• REQUEST
Rewrite the data below so that every "pose" becomes "view" and everything else stays the same. Do not include the pictures in your answer.

• SUPPLIED MATERIAL
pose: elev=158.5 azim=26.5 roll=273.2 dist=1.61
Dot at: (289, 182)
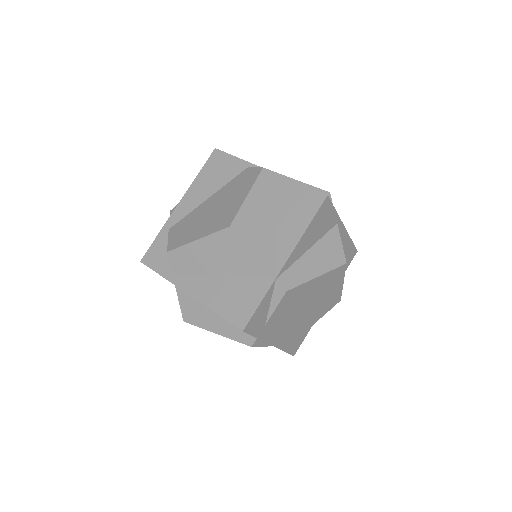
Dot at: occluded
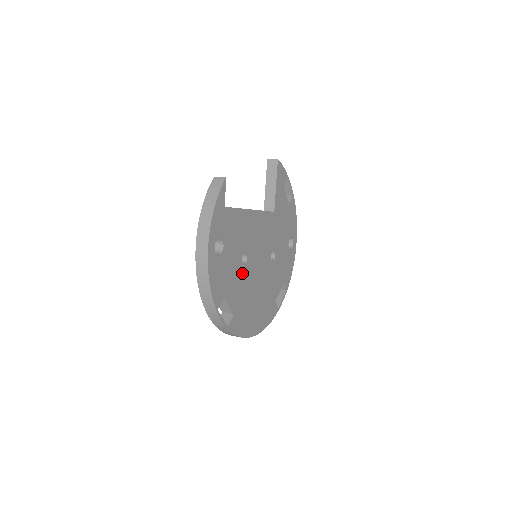
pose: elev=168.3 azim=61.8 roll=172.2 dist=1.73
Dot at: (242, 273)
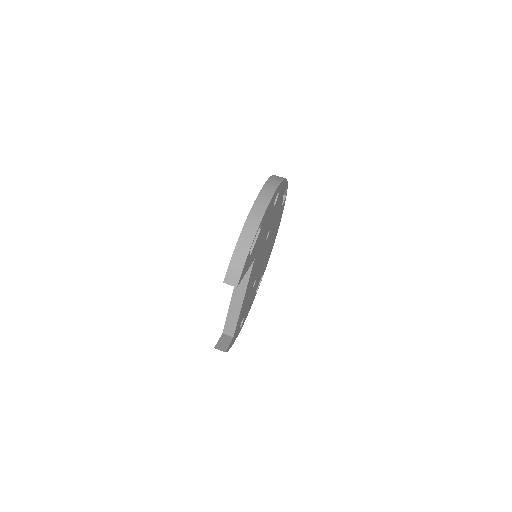
Dot at: occluded
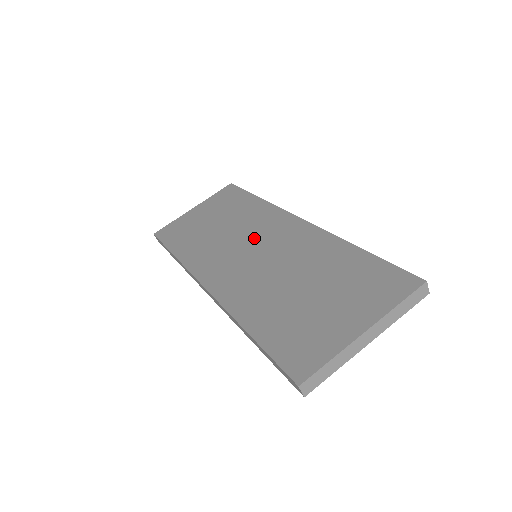
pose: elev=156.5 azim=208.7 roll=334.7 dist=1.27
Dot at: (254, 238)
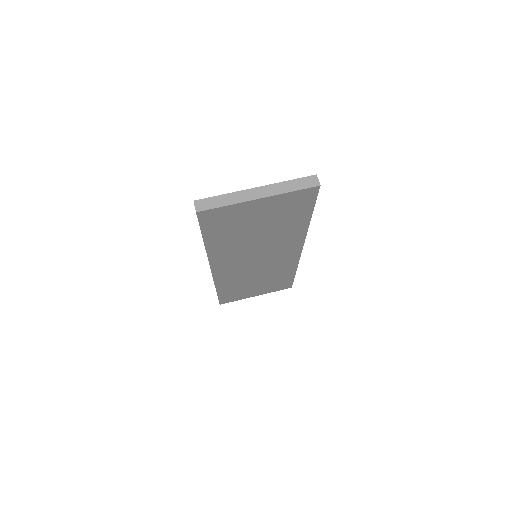
Dot at: occluded
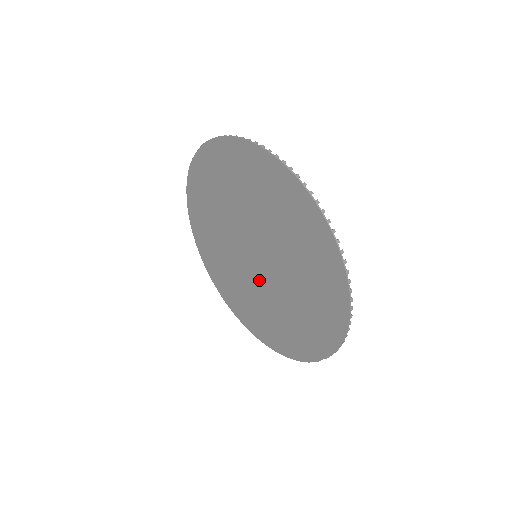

• PROBLEM SOLUTION
view: elev=158.5 azim=26.5 roll=273.2 dist=1.61
Dot at: (289, 182)
Dot at: occluded
view: elev=168.3 azim=61.8 roll=172.2 dist=1.73
Dot at: (242, 273)
Dot at: occluded
view: elev=156.5 azim=208.7 roll=334.7 dist=1.27
Dot at: (254, 238)
Dot at: occluded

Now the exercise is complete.